Pronounced “keen-wah,” quinoa is actually a seed, not a grain. It has gained enormous popularity thanks to its high protein levels (it is a complete protein containing all nine essential amino acids), and because quinoa is gluten free it is a perfect option for those who are sensitive to gluten or have celiac disease.
Before cooking quinoa, be sure to rinse the seeds well to remove their bitter, resin-like coating, which is called saponin. Cooked quinoa is excellent in casseroles, soups, stews and stir-fries, and is also great cold in salads. The seeds are prepared similarly to rice and cook very quickly – in about 15 minutes.

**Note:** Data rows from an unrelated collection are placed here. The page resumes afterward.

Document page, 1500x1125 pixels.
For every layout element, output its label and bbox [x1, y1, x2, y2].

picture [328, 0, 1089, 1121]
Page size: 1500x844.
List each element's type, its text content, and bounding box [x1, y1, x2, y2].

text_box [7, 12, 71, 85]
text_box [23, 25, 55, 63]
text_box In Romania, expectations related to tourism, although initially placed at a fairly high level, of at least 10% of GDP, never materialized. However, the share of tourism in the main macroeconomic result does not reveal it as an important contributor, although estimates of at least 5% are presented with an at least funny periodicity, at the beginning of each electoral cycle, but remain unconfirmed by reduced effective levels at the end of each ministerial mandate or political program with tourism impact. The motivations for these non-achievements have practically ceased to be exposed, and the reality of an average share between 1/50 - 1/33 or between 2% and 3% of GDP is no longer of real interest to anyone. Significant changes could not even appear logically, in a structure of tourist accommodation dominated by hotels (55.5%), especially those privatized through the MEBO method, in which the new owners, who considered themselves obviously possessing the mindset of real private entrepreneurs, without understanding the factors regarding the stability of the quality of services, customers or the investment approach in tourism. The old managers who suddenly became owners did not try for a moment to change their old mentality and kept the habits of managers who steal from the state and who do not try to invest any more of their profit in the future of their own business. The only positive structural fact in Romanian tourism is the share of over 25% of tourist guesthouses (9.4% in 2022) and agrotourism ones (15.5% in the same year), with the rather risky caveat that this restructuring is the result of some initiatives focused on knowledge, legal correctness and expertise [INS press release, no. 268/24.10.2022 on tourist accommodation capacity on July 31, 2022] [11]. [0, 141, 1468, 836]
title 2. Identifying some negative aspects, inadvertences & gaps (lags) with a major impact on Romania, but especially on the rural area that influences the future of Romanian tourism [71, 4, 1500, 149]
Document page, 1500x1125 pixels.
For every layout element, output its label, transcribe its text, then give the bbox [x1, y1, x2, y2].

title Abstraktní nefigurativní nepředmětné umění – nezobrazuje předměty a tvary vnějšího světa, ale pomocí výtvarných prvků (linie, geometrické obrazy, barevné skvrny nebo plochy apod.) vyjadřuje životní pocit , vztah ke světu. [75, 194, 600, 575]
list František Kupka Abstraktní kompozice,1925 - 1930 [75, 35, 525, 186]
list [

Simply boil 2 cups (500 mL) water for every 1 cup (250 mL) quinoa, cover the pot with a tight-fitting lid and let the quinoa simmer for 12 to 15 minutes or until the germ separates from the seed (it will look like a little curly tail on the kernel). Remove the pot from the heat and let stand for about three minutes before fluffing the quinoa with a fork.
Millet is another gluten-free seed with high nutritional value. It is an excellent source of protein and is high in fibre and B vitamins. Millet is also particularly high in magnesium, giving the seed heart-protecting properties.
Millet has a mildly sweet, nut-like flavour. Depending on the cooking style, the texture can range from fluffy to creamy. When cooking millet, you will need one part millet to two-and-a-half parts boiling water. Once the water has come to a boil, lower the heat and let the millet simmer for 25 minutes with the lid in place.
Known as an ancient cereal grain, kamut is an excellent alternative to traditional wheat. The protein content is significantly higher and it also has a high amount of selenium, giving this grain strong antioxidant properties, which help protect the immune system.
Kamut is known to have a natural sweetness, which makes it a great grain for baking. When cooking kamut, it is best to soak the grain overnight. Use three parts water for one part kamut. Once the water has come to a boil, reduce the heat and allow the grain to simmer for 30 to 40 minutes, depending on the tenderness you prefer.
Ancient grains are definitely worth exploring. High in fibre and rich in mineral content, these tasty whole grain options are definitely here to stay and can be a wonderful addition to your diet.